本文 ->
##############################

腫瘍内科医のひとりごと 132 2021年どんな年だったか

佐々木常雄 がん・感染症センター都立駒込病院名誉院長
発行:2021年12月
更新:2021年12月

  

ささき つねお 1945年山形県出身。青森県立中央病院、国立がんセンターを経て75年都立駒込病院化学療法科。現在、がん・感染症センター都立駒込病院名誉院長。著書に『がんを生きる』(講談社現代新書)など多数

コロナ(COVID-19)感染の蔓延防止・緊急事態宣言の繰り返しで過ぎた1年。東京オリンピック・パラリンピックが行われるかどうか、気をもんだ時期もありました。そして、総理の顔を変えての衆議院の選挙でした。

いまのうちに医療体制の充実を

10月後半になって急激に感染者、死者が減ったのは、ワクチンの効果だけなのか詳細はわかりません。世界では、まだまだ感染者、死者は多い現状です。専門家は、第6波は必ず来るといっています。まだまだ注意して過ごしたいものです。

この間、1カ月前までは元気で、死ぬはずのない方が亡くなり、幸いにも助かった方でも後遺症に悩んでいます。そして、燃え尽きた医療者、介護者はたくさんおられます。

いざというときのために、いまのうちに医療体制を充実させておいて欲しいのですが、一方では、公的病院の統廃合が進んでいます。

閉塞感の続いたこの間、明るい話題はロサンゼルス・エンゼルスの大谷翔平選手の活躍くらいなものでした。

がん検診者数は3割も減ったことが報道されていますが、がん治療はどうだったか、手術は遅れなかったか。手術後の再発例などの薬物療法は、攻めではなく、守りになっていたのではないか? 点滴治療を主体にしてきたのが、内服薬に変えた病院の話もありました。

##############################

データ一覧 ->
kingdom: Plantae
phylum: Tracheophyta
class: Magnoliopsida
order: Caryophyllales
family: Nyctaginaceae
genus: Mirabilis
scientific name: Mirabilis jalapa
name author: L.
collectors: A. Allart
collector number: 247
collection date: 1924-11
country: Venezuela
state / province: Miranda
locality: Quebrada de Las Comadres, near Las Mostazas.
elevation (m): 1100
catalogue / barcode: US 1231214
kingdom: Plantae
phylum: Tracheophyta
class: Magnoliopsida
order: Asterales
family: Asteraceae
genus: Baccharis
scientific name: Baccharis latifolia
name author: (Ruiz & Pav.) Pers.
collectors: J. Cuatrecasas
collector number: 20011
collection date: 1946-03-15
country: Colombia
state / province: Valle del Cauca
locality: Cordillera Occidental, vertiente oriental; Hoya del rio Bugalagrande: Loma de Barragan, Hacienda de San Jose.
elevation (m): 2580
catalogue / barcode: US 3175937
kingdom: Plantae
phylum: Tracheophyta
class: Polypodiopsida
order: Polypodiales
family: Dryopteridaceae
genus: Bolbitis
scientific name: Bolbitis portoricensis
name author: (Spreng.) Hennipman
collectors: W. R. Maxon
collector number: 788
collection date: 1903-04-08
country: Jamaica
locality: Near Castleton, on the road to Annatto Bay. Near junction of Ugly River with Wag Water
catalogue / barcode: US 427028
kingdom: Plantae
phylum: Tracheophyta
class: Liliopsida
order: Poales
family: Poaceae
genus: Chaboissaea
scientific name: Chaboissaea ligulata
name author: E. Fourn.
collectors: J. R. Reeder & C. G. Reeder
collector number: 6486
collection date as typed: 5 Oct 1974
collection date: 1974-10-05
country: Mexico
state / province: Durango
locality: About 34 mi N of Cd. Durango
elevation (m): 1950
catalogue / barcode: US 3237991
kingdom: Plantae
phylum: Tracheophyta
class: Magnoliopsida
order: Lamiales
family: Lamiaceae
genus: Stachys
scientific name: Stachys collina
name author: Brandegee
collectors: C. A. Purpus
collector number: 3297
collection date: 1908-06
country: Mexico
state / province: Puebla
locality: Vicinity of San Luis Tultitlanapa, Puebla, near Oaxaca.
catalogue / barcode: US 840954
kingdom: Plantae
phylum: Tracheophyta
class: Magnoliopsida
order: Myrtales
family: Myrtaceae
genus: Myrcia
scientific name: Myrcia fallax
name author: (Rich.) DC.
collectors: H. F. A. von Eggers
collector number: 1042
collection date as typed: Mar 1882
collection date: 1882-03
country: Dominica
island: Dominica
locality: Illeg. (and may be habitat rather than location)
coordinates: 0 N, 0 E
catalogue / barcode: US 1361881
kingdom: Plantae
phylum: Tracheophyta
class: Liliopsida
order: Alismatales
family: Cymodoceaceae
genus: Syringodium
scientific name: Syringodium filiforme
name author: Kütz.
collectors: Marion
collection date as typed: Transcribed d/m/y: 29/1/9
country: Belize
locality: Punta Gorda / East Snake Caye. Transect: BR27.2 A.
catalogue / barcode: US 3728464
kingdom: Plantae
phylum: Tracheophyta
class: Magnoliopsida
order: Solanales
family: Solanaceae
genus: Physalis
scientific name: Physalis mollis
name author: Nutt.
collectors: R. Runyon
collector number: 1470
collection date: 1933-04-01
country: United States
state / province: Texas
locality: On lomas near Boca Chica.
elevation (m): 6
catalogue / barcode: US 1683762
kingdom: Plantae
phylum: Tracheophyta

##############################

練習問題 ->
1 – 本文の「10月後半になって急激に感染」から「変えた病院の話もありました。」までを、「医療体制」を「医療提供体制」に置き換えて書き直してください。
2 – 本文について答えてください。
(a) 筆者は現在、どの病院の名誉院長ですか？
(b) がん検診者数はどれだけ減ったと報道されていますか？
(c) 閉塞感の続いた間の明るい話題は何でしたか？
3 – 2021年を振り返るこの本文を、最後の文の後から書き継いでください。
記録はここでは一切使いません。

解答一覧 ->
1 –
10月後半になって急激に感染者、死者が減ったのは、ワクチンの効果だけなのか詳細はわかりません。世界では、まだまだ感染者、死者は多い現状です。専門家は、第6波は必ず来るといっています。まだまだ注意して過ごしたいものです。

この間、1カ月前までは元気で、死ぬはずのない方が亡くなり、幸いにも助かった方でも後遺症に悩んでいます。そして、燃え尽きた医療者、介護者はたくさんおられます。

いざというときのために、いまのうちに医療提供体制を充実させておいて欲しいのですが、一方では、公的病院の統廃合が進んでいます。

閉塞感の続いたこの間、明るい話題はロサンゼルス・エンゼルスの大谷翔平選手の活躍くらいなものでした。

がん検診者数は3割も減ったことが報道されていますが、がん治療はどうだったか、手術は遅れなかったか。手術後の再発例などの薬物療法は、攻めではなく、守りになっていたのではないか? 点滴治療を主体にしてきたのが、内服薬に変えた病院の話もありました。

2 –
(a) がん・感染症センター都立駒込病院
(b) 3割
(c) ロサンゼルス・エンゼルスの大谷翔平選手の活躍

3 –
病院で感染のクラスターがでる状況で、やむを得なかったと思われることがたくさんあったと思います。

日本緩和医療学会のパンフレットには

「新型コロナウイルス感染症が拡大しているこの時期に いのちに関わるような病気で入院中の 患者さんのご家族にお伝えしたいこと」として、日本緩和医療学会が厚労省委託事業として作成されたパンフレットが目に止まりました。

①まず、ご家族もできる限り感染を予防してください
②病室に持ち込めるようなら、ご家族の写真やメッセージカードを用意されてはいかがでしょうか?
③ノートのやりとりで想いを伝えてみてはどうでしょうか?
④スマートフォンやタブレットの使用については、 病院スタッフと相談してください
⑤患者さんのことをたくさん教えてください
⑥可能ならご自宅での介護を検討されませんか?

気になったのはこの6番目のことです。6の説明では、「入院病棟における面会制限は、残念ながらしばらくは続きそうです。したがって、人生の残り時間が短い時期にご家族と離ればなれになってしまうかもしれません。病棟スタッフや、がん相談支援センターの医療ソーシャルワーカー、地域包括支援センター等にご相談の上で、お住まいの地域の在宅医療の状況によっては、ご自宅での介護を検討されるのも一つの方法かもしれません」

それぞれ家庭で、社会でいろいろな事情があります。また、在宅医療でも大変な状況であることが報道されています。皆さん、おそらく、それぞれの病気で、ぎりぎりの状況で入院されているのだと思います。在宅が難しいからこそ入院している方もおられます。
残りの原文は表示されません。